Leaving out all pictures, transcribe the lines below exactly, from the first through the line containing "suggestions [x] implementation [x] api_test".

**Data for the task**:
-- Opening Marker --
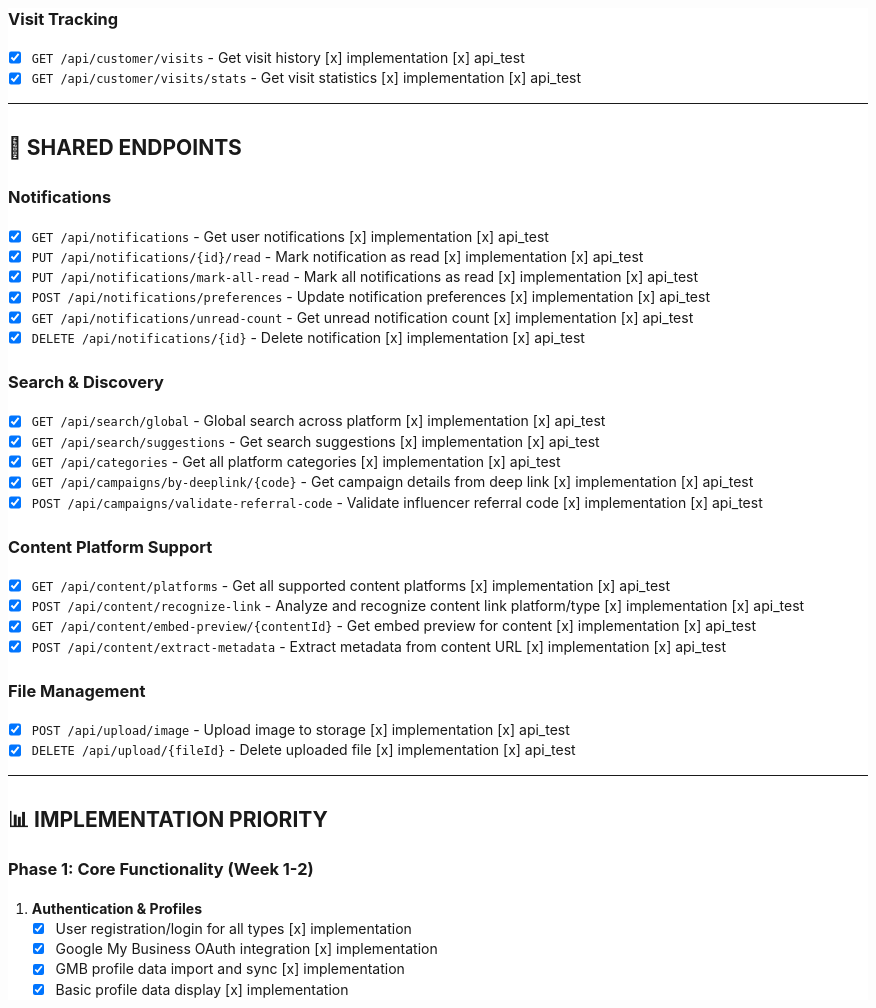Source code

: ### Visit Tracking
- [x] `GET /api/customer/visits` - Get visit history [x] implementation [x] api_test
- [x] `GET /api/customer/visits/stats` - Get visit statistics [x] implementation [x] api_test

---

## 🔄 SHARED ENDPOINTS

### Notifications
- [x] `GET /api/notifications` - Get user notifications [x] implementation [x] api_test
- [x] `PUT /api/notifications/{id}/read` - Mark notification as read [x] implementation [x] api_test
- [x] `PUT /api/notifications/mark-all-read` - Mark all notifications as read [x] implementation [x] api_test
- [x] `POST /api/notifications/preferences` - Update notification preferences [x] implementation [x] api_test
- [x] `GET /api/notifications/unread-count` - Get unread notification count [x] implementation [x] api_test
- [x] `DELETE /api/notifications/{id}` - Delete notification [x] implementation [x] api_test

### Search & Discovery
- [x] `GET /api/search/global` - Global search across platform [x] implementation [x] api_test
- [x] `GET /api/search/suggestions` - Get search suggestions [x] implementation [x] api_test
- [x] `GET /api/categories` - Get all platform categories [x] implementation [x] api_test
- [x] `GET /api/campaigns/by-deeplink/{code}` - Get campaign details from deep link [x] implementation [x] api_test
- [x] `POST /api/campaigns/validate-referral-code` - Validate influencer referral code [x] implementation [x] api_test

### Content Platform Support
- [x] `GET /api/content/platforms` - Get all supported content platforms [x] implementation [x] api_test
- [x] `POST /api/content/recognize-link` - Analyze and recognize content link platform/type [x] implementation [x] api_test
- [x] `GET /api/content/embed-preview/{contentId}` - Get embed preview for content [x] implementation [x] api_test
- [x] `POST /api/content/extract-metadata` - Extract metadata from content URL [x] implementation [x] api_test

### File Management
- [x] `POST /api/upload/image` - Upload image to storage [x] implementation [x] api_test
- [x] `DELETE /api/upload/{fileId}` - Delete uploaded file [x] implementation [x] api_test

---

## 📊 IMPLEMENTATION PRIORITY

### Phase 1: Core Functionality (Week 1-2)
1. **Authentication & Profiles**
   - [x] User registration/login for all types [x] implementation
   - [x] Google My Business OAuth integration [x] implementation
   - [x] GMB profile data import and sync [x] implementation
   - [x] Basic profile data display [x] implementation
-- Closing Marker --
**Exercise result**:
Source code

: ### Visit Tracking
- [x] `GET /api/customer/visits` - Get visit history [x] implementation [x] api_test
- [x] `GET /api/customer/visits/stats` - Get visit statistics [x] implementation [x] api_test

---

## 🔄 SHARED ENDPOINTS

### Notifications
- [x] `GET /api/notifications` - Get user notifications [x] implementation [x] api_test
- [x] `PUT /api/notifications/{id}/read` - Mark notification as read [x] implementation [x] api_test
- [x] `PUT /api/notifications/mark-all-read` - Mark all notifications as read [x] implementation [x] api_test
- [x] `POST /api/notifications/preferences` - Update notification preferences [x] implementation [x] api_test
- [x] `GET /api/notifications/unread-count` - Get unread notification count [x] implementation [x] api_test
- [x] `DELETE /api/notifications/{id}` - Delete notification [x] implementation [x] api_test

### Search & Discovery
- [x] `GET /api/search/global` - Global search across platform [x] implementation [x] api_test
- [x] `GET /api/search/suggestions` - Get search suggestions [x] implementation [x] api_test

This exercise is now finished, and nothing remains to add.